MSL Picture of the Day: T-40 Days: site selection: Holden Crater

MSL Picture of the Day: T-40 Days: site selection: Holden Crater

Like yesterday reiterating the points pro and con of the Eberswalde Crater as landing site for MSL, today we are going to look at Holden Crater. What speaks for landing Curiosity there? What speaks against it? In this all we need to keep in mind that all of the landing sites were discussed with the following in mind of the scientist  at landing workshops:

“What do we know; what do we just think we know?
In short: What is the quality of our knowledge of Mars?”

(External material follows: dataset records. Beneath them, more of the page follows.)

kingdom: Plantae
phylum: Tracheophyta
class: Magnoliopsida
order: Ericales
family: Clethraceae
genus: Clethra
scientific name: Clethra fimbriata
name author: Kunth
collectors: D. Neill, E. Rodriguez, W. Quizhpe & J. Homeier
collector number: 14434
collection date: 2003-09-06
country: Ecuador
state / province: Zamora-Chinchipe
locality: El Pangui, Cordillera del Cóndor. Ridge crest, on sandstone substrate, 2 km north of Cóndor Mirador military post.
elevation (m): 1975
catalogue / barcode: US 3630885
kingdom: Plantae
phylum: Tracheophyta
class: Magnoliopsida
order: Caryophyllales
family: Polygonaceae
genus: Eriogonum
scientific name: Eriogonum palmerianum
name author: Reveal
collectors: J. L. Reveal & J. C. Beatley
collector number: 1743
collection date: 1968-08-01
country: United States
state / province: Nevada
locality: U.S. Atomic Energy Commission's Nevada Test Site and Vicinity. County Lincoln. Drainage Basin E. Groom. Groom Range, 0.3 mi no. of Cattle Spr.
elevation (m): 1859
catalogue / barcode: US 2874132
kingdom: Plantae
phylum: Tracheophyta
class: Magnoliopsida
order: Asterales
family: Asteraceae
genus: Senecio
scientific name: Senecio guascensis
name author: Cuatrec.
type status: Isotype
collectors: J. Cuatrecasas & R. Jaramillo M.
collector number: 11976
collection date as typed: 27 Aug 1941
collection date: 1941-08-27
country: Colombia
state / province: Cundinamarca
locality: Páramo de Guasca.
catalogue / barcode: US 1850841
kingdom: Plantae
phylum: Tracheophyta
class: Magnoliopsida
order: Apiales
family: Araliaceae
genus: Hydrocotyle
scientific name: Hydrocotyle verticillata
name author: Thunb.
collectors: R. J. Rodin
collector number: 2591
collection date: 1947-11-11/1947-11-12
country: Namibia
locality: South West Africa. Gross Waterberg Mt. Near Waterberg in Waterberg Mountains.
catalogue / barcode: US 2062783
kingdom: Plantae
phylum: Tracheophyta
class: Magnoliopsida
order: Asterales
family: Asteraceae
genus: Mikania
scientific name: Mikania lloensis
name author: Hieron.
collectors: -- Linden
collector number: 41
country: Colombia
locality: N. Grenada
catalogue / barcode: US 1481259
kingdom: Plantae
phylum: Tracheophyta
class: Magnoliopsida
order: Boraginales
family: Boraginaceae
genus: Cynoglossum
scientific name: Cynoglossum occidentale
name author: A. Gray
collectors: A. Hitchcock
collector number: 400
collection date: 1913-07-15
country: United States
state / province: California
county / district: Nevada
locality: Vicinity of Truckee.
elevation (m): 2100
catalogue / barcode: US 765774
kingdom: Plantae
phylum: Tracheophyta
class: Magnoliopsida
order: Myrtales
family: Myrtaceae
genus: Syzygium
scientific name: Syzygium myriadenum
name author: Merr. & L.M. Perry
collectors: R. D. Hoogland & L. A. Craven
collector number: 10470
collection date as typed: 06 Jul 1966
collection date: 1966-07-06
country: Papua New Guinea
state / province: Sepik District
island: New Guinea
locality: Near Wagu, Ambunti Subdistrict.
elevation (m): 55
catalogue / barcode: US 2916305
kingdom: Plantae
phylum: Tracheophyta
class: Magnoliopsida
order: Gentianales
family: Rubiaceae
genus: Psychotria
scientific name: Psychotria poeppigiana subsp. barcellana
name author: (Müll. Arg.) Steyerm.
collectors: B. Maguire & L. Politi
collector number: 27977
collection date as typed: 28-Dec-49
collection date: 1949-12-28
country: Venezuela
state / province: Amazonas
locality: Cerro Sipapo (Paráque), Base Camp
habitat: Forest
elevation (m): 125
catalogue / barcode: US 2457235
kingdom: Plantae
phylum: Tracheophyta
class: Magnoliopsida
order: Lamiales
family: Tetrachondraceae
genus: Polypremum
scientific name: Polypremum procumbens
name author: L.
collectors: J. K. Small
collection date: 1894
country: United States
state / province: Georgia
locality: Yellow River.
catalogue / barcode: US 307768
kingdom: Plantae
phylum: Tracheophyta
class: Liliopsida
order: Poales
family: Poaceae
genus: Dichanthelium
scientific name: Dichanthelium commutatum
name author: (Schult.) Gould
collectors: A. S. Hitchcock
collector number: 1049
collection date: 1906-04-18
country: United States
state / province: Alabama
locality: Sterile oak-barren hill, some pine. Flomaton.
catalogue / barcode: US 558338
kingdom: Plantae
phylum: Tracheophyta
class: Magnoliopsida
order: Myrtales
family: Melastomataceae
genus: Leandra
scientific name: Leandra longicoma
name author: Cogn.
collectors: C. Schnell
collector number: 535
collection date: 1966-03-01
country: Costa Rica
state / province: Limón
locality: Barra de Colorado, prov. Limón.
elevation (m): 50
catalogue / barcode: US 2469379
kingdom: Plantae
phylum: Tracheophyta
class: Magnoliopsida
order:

Using the most powerful cameras and spectrographic instruments ever sent to the red planet, the Mars Reconnaissance Orbiter (MRO) played a pivotal role in collecting data to help scientists evaluate many potential landing sites for the Curiosity rover in greater detail. The images by Malin Space Science Systems (MSSS) made with the cameras of the MRO are interspersed with the text, just as we showed yesterday. The more you zoom in the more interesting a site becomes. Looking at these images and the ones of yesterday, it drives home the fact that there is a good reason why there were 5 landing site workshops needed. As we all can see each and every landing site holds great promise of discoveries, of giving us an opportunity to understand not just Mars better, but our own planet better.

Overarching Hypothesis:

Holden crater preserves evidence of an evolving system of flowing water and a crater lake. This system was a sustained, habitable environment.

Pros:

  • * Holden’s alluvial fans and layered rocks make up one of the largest and best preserved alluvial systems on Mars.The diverse and potentially weathered sediments likely record the environmental conditions responsible for their formation during the Hesperian perhaps into the Early Amazonian.
  • * The targets can be related to the global stratigraphy of Mars since lots of crater counting has been done on the Holden area.
  • * It’s a diverse site, with fan sediments, clay-bearing layered rocks, flood deposits (by Uzboi vallis), and mega-breccias in the crater walls/floor, and blocks of rock blasted into Eberswalde when the Holden crater formed.
  • * The mineralogical diversity in the light-toned layered deposits and crater walls/floor include both altered and primary compositions.
  • * The layered rocks might be lake beds, which are good for preserving organic molecules.
  • * There are examples of all the key targets inside the ellipse, although better examples of some require a drive outside the ellipse to the south. Targets within the ellipse offer access to all major units for interrogation, though thicker sections of the light-toned layered materials and megabreccias occur farther to the south. Putative bottomset beds provide a target for evaluating any preserved organics.
  • * Strata comprising the light-toned layered materials may be the equivalent of bottom set beds emplaced in a lacustrine (=lakelike) setting, which might preserve organics for interrogation by the MSL.

Uncertainties:

  • * The outcrops of impact-crushed boulders (mega-breccia) in may suggest an impact-induced hydrothermal system.
  • * Other than the fact that the layered rocks have nice, continuous layers, there isn’t much evidence that can help to tell how they formed from orbit. MSL could figure this out in-situ.
  • * The layered rocks may be relatively young. Same uncertainty as Eberswalde: is that a bad thing for life?
  • * The various science targets might record times spanning from very early mars to relatively recent.

Cons:

  • * Has a lot of similarities to the other two crater sites, Eberswalde and Gale, but less stratigraphy than Gale and less evidence that the layered rocks formed in a lake than Eberswalde.
  • * Lots of ripples in the landing ellipse might make traversing across the ripples time-consuming.
  • * Relatively limited variety of phyllosilicate minerals known to preserve organics detected from orbit.